図6を参照して説明すると、本実施形態の光学的測定システム10Cは
図1の光学的測定システム10と同様であり、その主な相違点は以下の通りである。本実施形態において、光学的測定システム10Cはさらに、レンズ400-1、リフレクタ500、並びに回転及び移動キャリア800を備える。レンズ400-1は、測定光ビームMB1及びMB2の光路上に配置され、第1の光ビームFB1及びFB2と、第2の光ビームSB1-1、SB1-2、SB1-3、SB2-1、SB2-2及びSB2-3を撮像モジュール200の感知面200S上に合焦するように構成される。リフレクタ500は、測定光MB1及びMB2の光路上で、レンズ400-1と測定すべき対象物Sとの間に配置される。回転及び移動キャリア800は、レンズ400-1及びリフレクタ500を担持するように構成され、測定光ビームMB1及びMB2が光源モジュール100から出た後に、測定光ビームMB1及びMB2の放出方向D2に沿って移動するように適合化され、またリフレクタ500を回転させるように適合化され、その結果、レンズ400-1及びリフレクタ500は、異なる時間で少なくとも2つの第1の変位点P1-1及びP1-2に位置する。また、リフレクタ500の反射面は、異なる第1の変位点P1-1及びP1-2で異なる角度を有し、その結果、測定光ビームMB1及びMB2は、それぞれ異なる時間で測定すべき対象物Sに入射する。
【0027】
本実施形態において、光学的測定システム10Cはさらに、移動キャリア900を備える。移動キャリア900は、撮像モジュール200を担持するように構成されるとともに、放出方向D2に直交する方向に沿って移動するように適合化され、その結果、撮像モジュール200は、異なる時間で少なくとも2つの第2の変位点P2-1及びP2-2に位置する。その結果、撮像モジュール200は、それぞれ異なる時間に第1の光ビームFB1及びFB2を受け取るとともに、それぞれ異なる時間に第2の光ビームSB1-1、SB1-2、SB1-3、SB2-1、SB2-2及びSB2-3を受け取る。光学的測定システム10Cの他の利点は
図1の光学的測定システム10の利点と同様であり、ここでは繰り返さない。
【0028】
図7は、本発明の第5の実施形態による光学的測定システムの概略図である。
図7を参照して説明すると、本実施形態の光学的測定システム10Dは
図6の光学的測定システム10Cと類似し、その主な相違点は以下の通りである。
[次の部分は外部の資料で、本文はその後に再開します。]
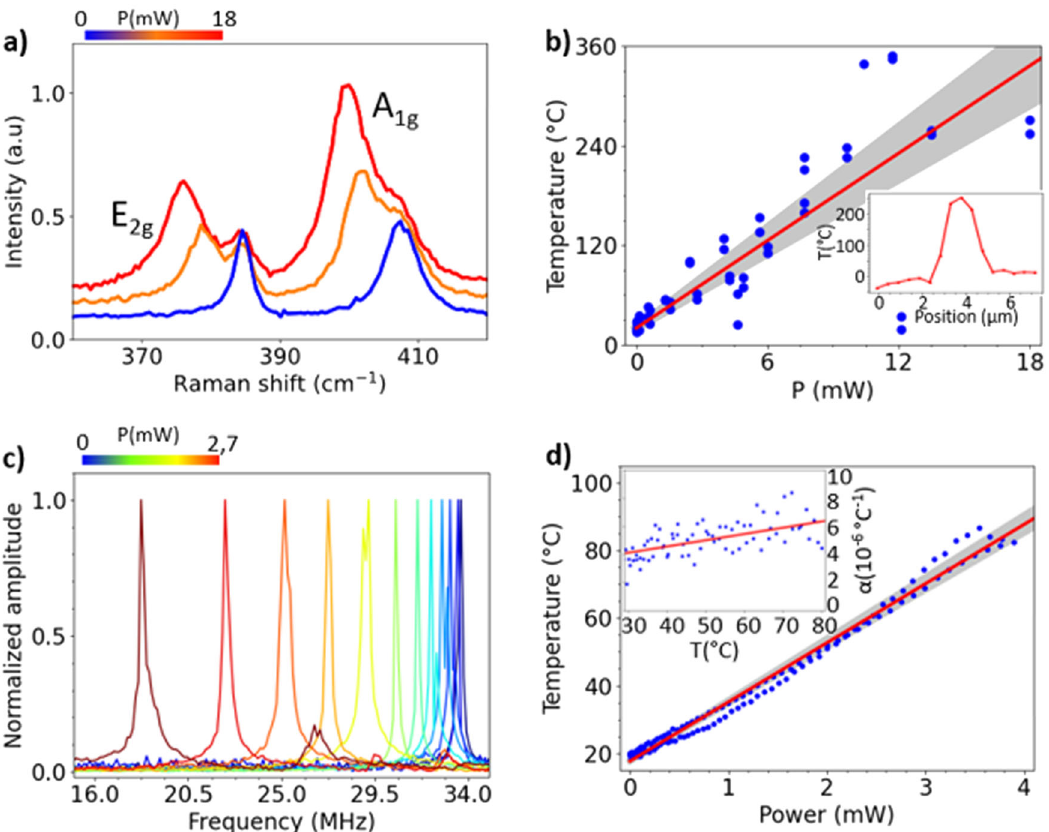
Fig. 3 Thermal transport measurement. a Raman spectroscopy of MoS 2 membrane at different joule heating power ( P ). Blue line: no bias applied, the membrane is not heated. Orange and red: we applied different source drain bias and achieved a heating power of P = 8 mW and P = 19 mW. b Temperature, obtained from Raman, of the 2D material in function of the applied power. The red line is a linear fi t of the curve and the gray area the incertitude of the slope. In inset, the spatial distribution of temperature measured by Raman during Joule Heating of 1 mW along a MoS 2 membrane center at 3.5 µm along the axe x ( c ) Resonant frequency of MoS 2 membrane at different Joule heating power ( P ) from P = 0 mW to P = 2.7 mW ( V g = 1 V). d Temperature of the membrane in function of the applied power extracted from the mechanical resonance of the membrane. In inset, the extracted thermal expansion coef fi cient α in function of the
本実施形態において、回転及び移動キャリア800は、光源モジュール100、レンズ400-1及びリフレクタ500を担持するように構成され、測定光ビームMB1及びMB2が光源モジュール100から出た後、測定光ビームMB1及びMB2の放出方向D2に直交する方向に沿って移動するように適合化され、またリフレクタ500を回転させるように適合化され、その結果、光源モジュール100、レンズ400-1及びリフレクタ500は、異なる時間に少なくとも2つの第1の変位点P1-1及びP1-2に位置する。また、リフレクタ500の反射面は、異なる第1の変位点P1-1及びP1-2で異なる角度を有し、その結果、測定光ビームMB1及びMB2は、それぞれ異なる時間で測定すべき対象物Sに入射する。光学的測定システム10Dの他の利点は
図6の光学的測定システム10Cの利点と同様であり、ここでは繰り返さない。
【0029】
以上を踏まえると、本発明の一実施形態において、光学的測定システムは、光源モジュールを使用して、少なくとも2本の測定光ビームを測定すべき対象物に向けて放出し、また測定光ビームは、それぞれ異なる角度で測定すべき対象物に入射する。コントローラは、光点の位置に応じた測定すべき対象物の光学パラメータを算出する。したがって、測定すべき対象物の光透過層が互いに平行でなくても、本発明の一実施形態の光学的測定システムは、測定すべき対象物の光学パラメータを測定することができる。
【産業上の利用可能性】
【0030】
本発明の光学的測定システムは、任意の形態の光学的システムに適用することができる。
【符号の説明】
【0031】
10、10A、10B、10C、10D:光学的測定システム
20:オートフォーカス撮像モジュール
22:可動子
24:対物レンズ
26:画像センサ
100、110B:光源モジュール
110:光源
120:ビームスプリッタ
200:撮像モジュール
200S:感知面
210、220:サブ撮像モジュール
300:コントローラ
400-1、400-2:レンズ
500、600、700:リフレクタ
800:回転及び移動キャリア
900:移動キャリア
α,β:傾斜角度
θ:角度
D1、D2:積層方向
FB1、FB2:第1の光ビーム
LB:光ビーム
MB1、MB2:測定光ビーム
P1-1、P1-2:第1の変位点
P2-1、P2-2:第2の変位点
S:測定すべき対象物
S1-1、S1-2:固体層
S2-1:液体層
S3:基準層
S’:測定すべき対象物
SB1-1、SB1-2、SB1-3、SB2-1、SB2-2、SB2-3:第2の光ビーム
t1、t2、t3:厚さ
【要約】 (修正有)
【課題】測定すべき対象物の中間における非平行な材料層を測定できる光学的測定システムを提供する。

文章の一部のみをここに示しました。